▶ Work request 1:
Answer these questions about the text on sorghum oil:
(a) Which two industries have found extra value in grain sorghum ethanol coproducts?
(b) Which industry partner is named as working with the U.S. EPA on a sorghum-based biodiesel pathway?
(c) Which organization leads the effort working with USDA on sustainable sorghum biofuels and coproducts?
▶ Work request 2: In the text on sorghum oil, revise the part that opens with the words containing "Another effort led" and closes with "of grain sorghum.", replacing "research project" with "study".

▶ Text shown:

= = = = = = =

Grain sorghum oil is primarily used as a feedstuff in the swine, poultry, beef cattle and dairy cattle industries. The swine and dairy industries in particular have found extra value in grain sorghum ethanol coproducts, as protein content and even the contents of lesser-known micronutrients like iodine can become important. Research also suggests that sorghum can help keep the glycemic index of dairy cows in check and can boost meat quality scores in swine.

Like corn oil, another outlet for sorghum oil is the biodiesel market. Currently the National Sorghum Producers and several industry partners, including Kansas Ethanol, are working with the U.S. EPA to develop a pathway for sorghum-based biodiesel to generate renewable identification numbers (RINs).
Another effort led by the Sorghum Checkoff is working with USDA on a research project devoted to sustainable sorghum biofuels and coproducts. A major focus of this work is adding value to sorghum ethanol plants by relying on the unique properties of grain sorghum.

= = = = = = =

▶ Input data:
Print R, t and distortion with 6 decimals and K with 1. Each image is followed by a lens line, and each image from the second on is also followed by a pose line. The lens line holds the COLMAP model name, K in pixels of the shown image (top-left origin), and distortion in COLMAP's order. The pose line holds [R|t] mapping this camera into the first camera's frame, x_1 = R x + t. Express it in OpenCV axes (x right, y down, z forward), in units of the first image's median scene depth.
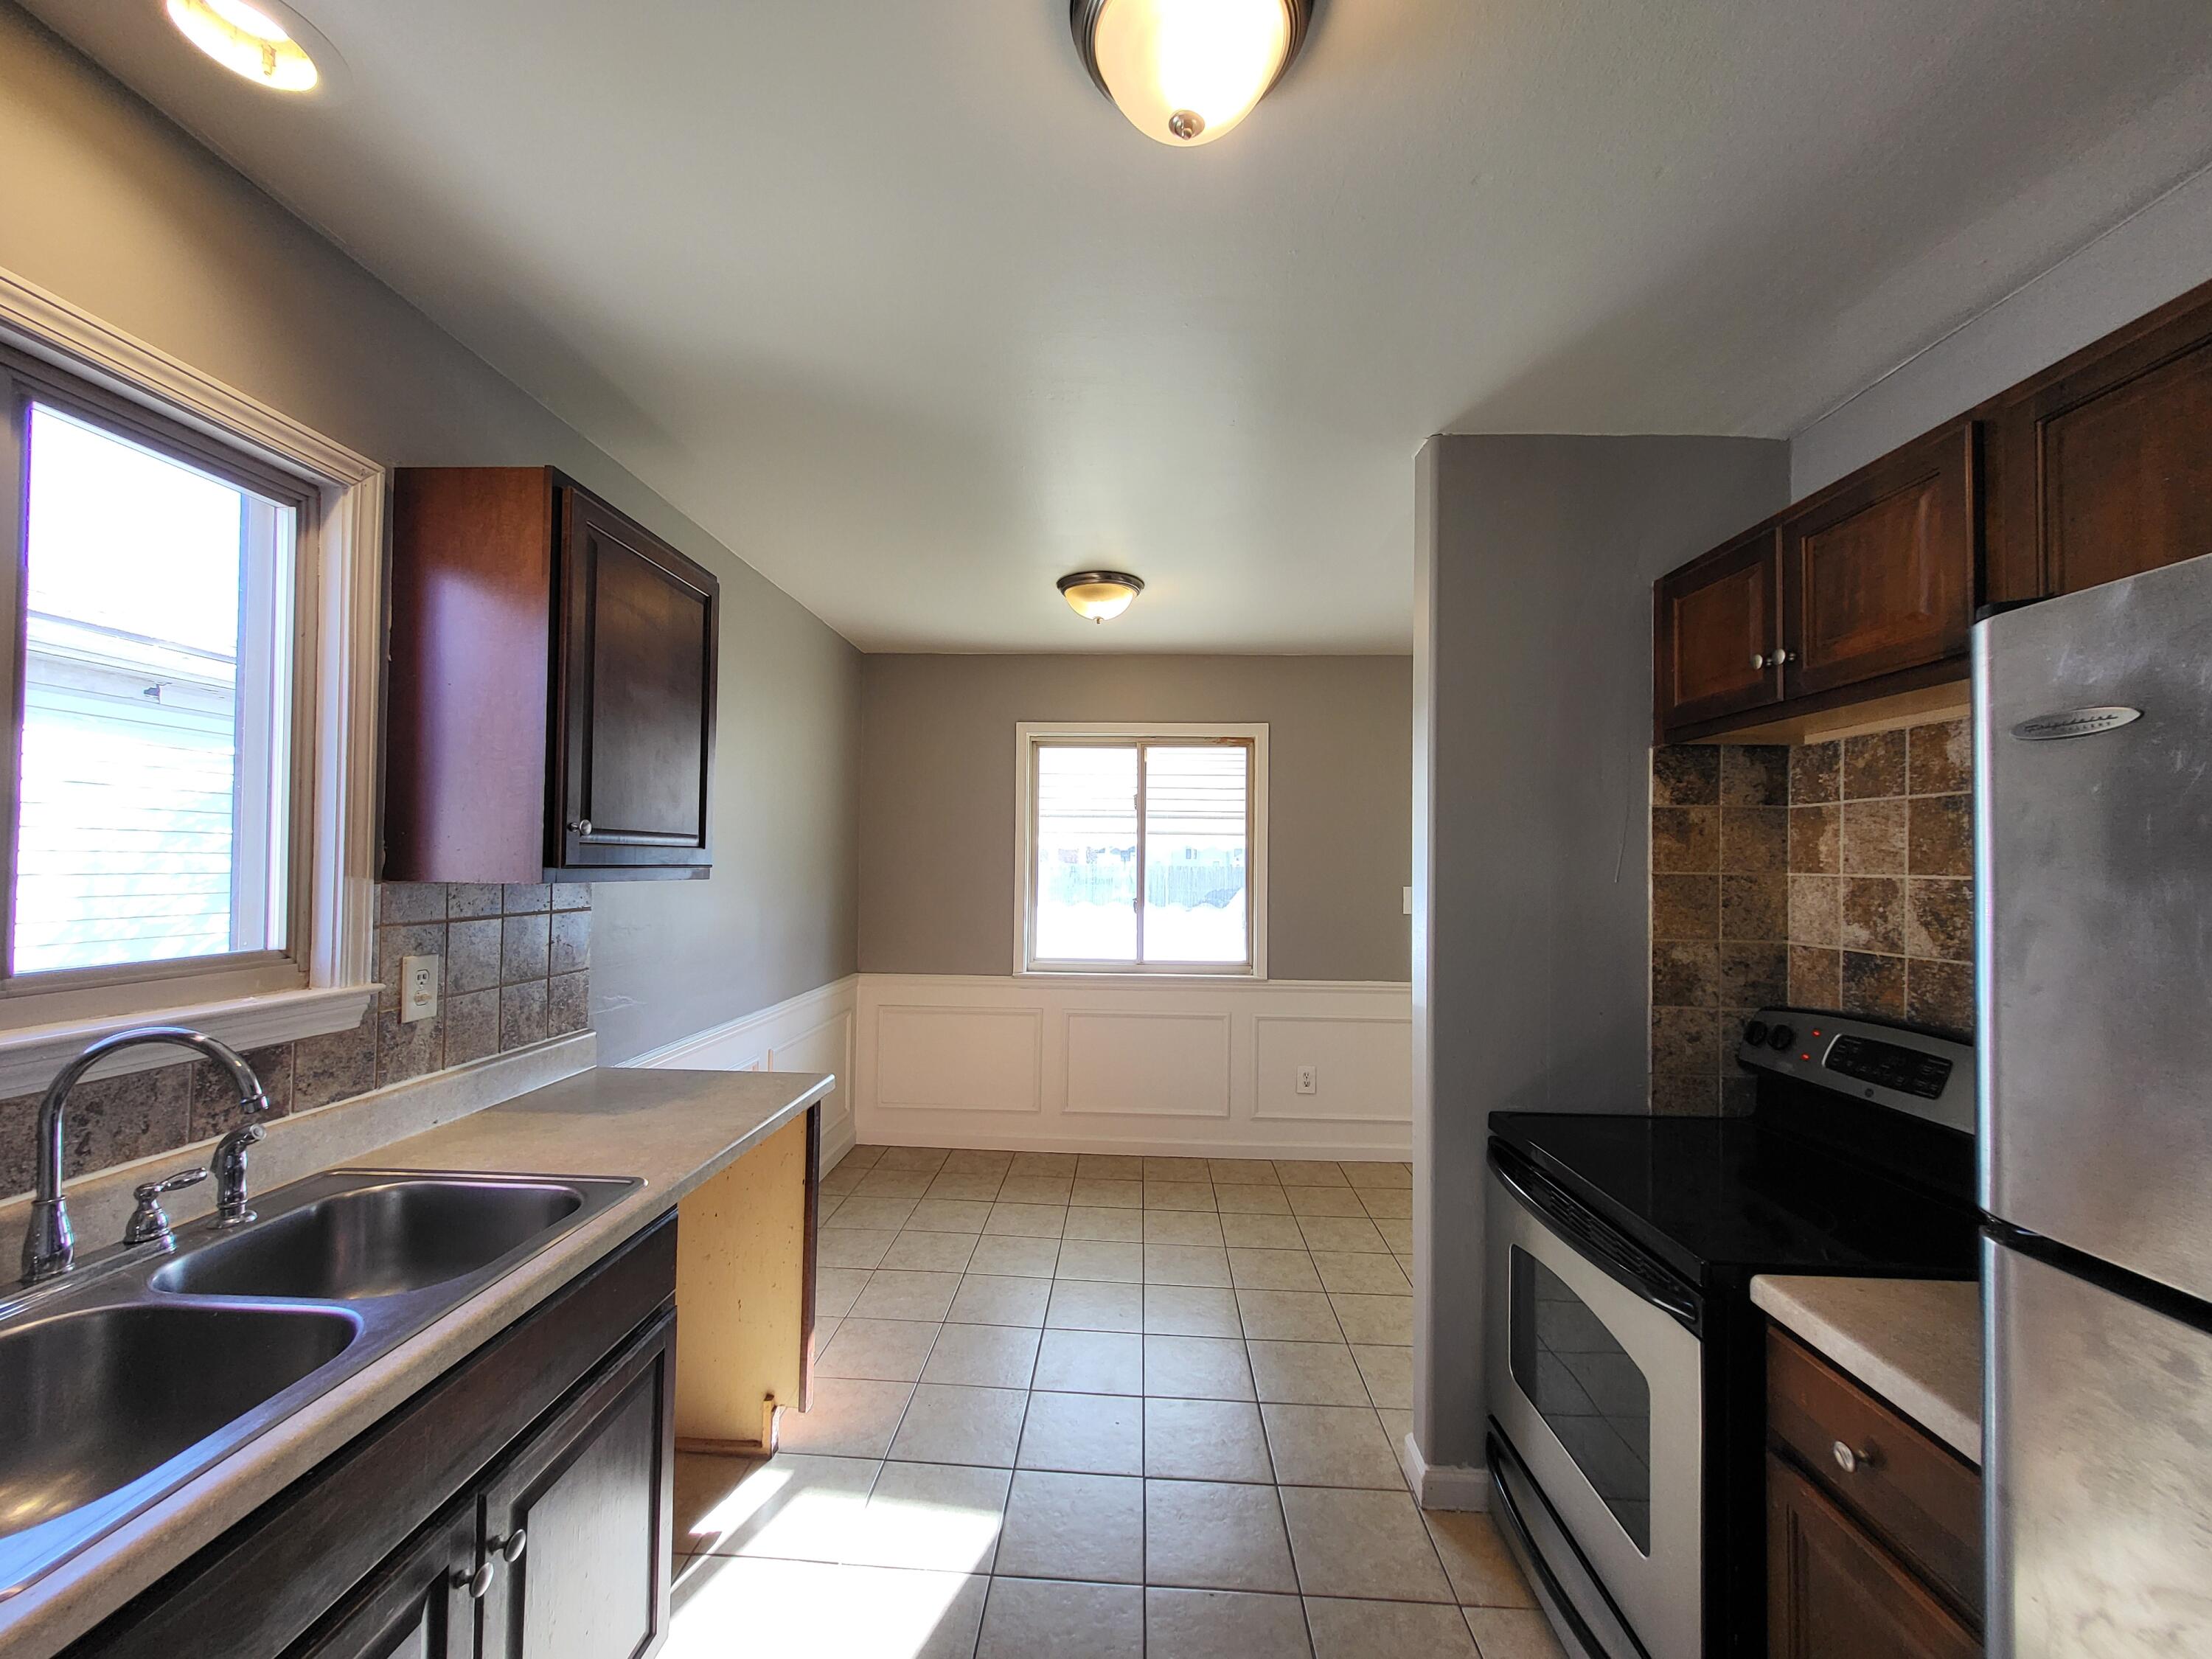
lens RADIAL K [[869.3, 0, 1102.5], [0, 869.3, 848.0], [0, 0, 1]] dist [-0.000704, -0.000381]
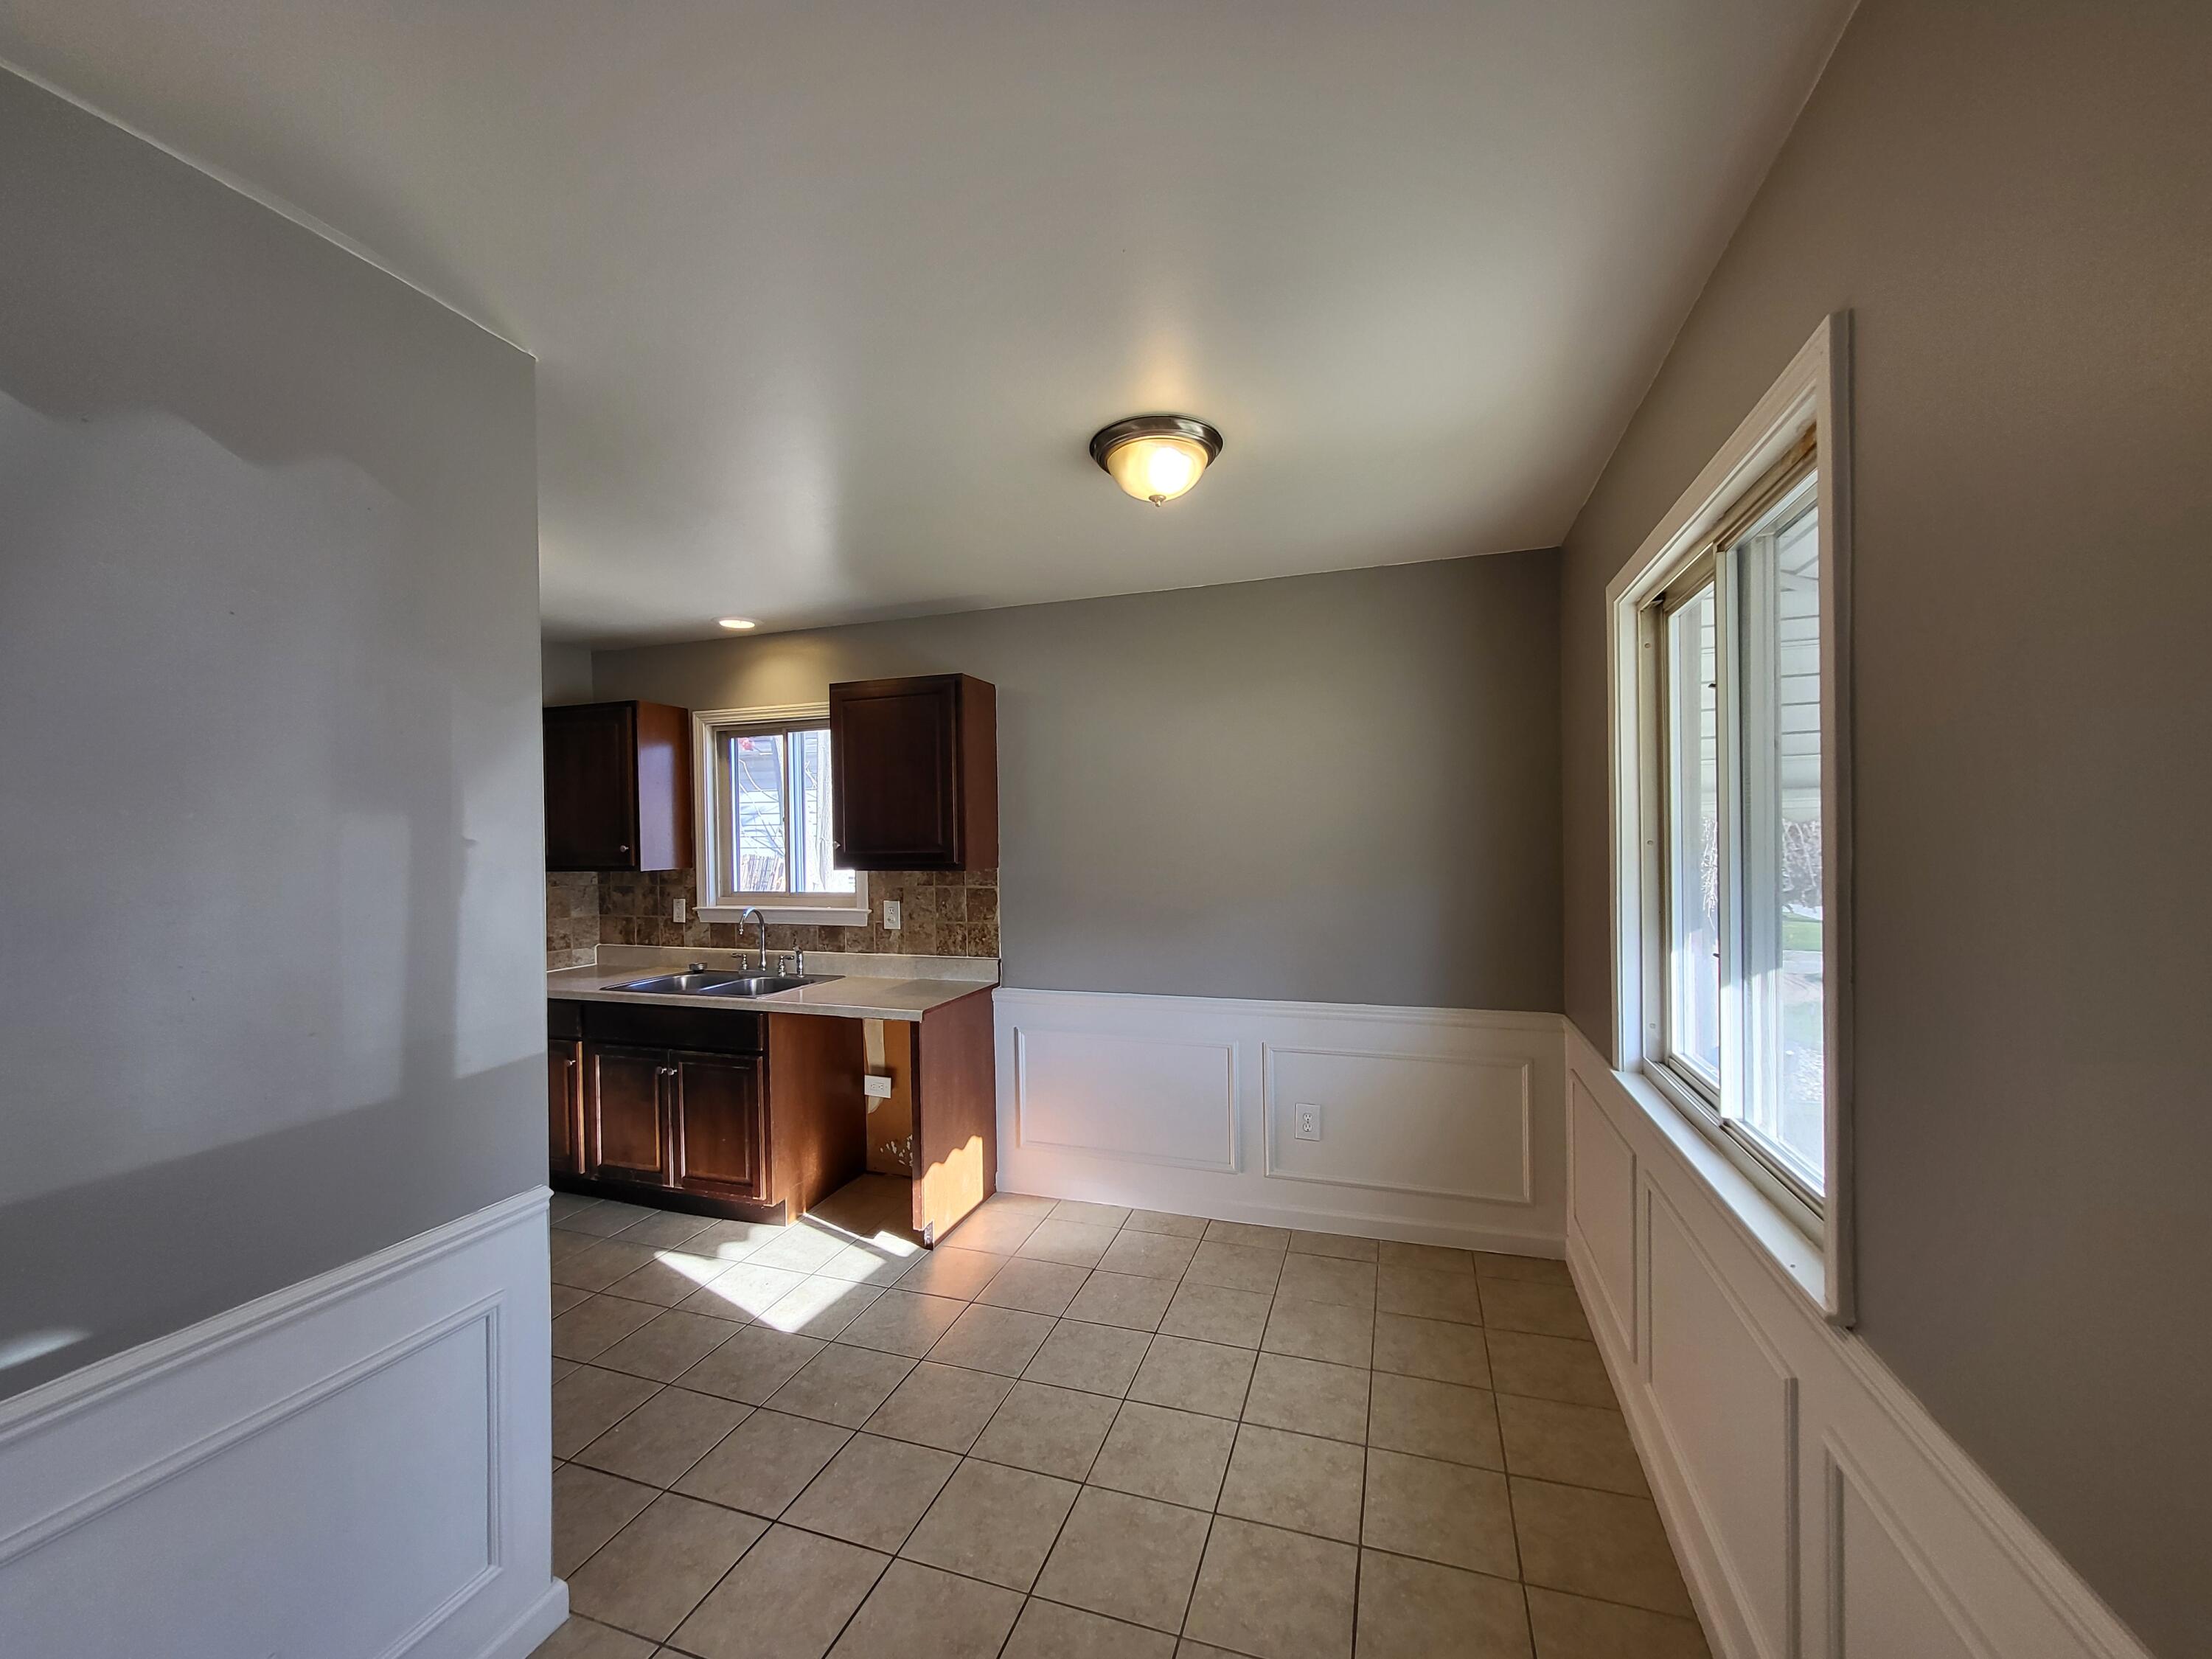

= = = = = = =

▶ Final answer 1:
(a) The swine and dairy industries.
(b) Kansas Ethanol.
(c) The Sorghum Checkoff.

▶ Final answer 2:
Another effort led by the Sorghum Checkoff is working with USDA on a study devoted to sustainable sorghum biofuels and coproducts. A major focus of this work is adding value to sorghum ethanol plants by relying on the unique properties of grain sorghum.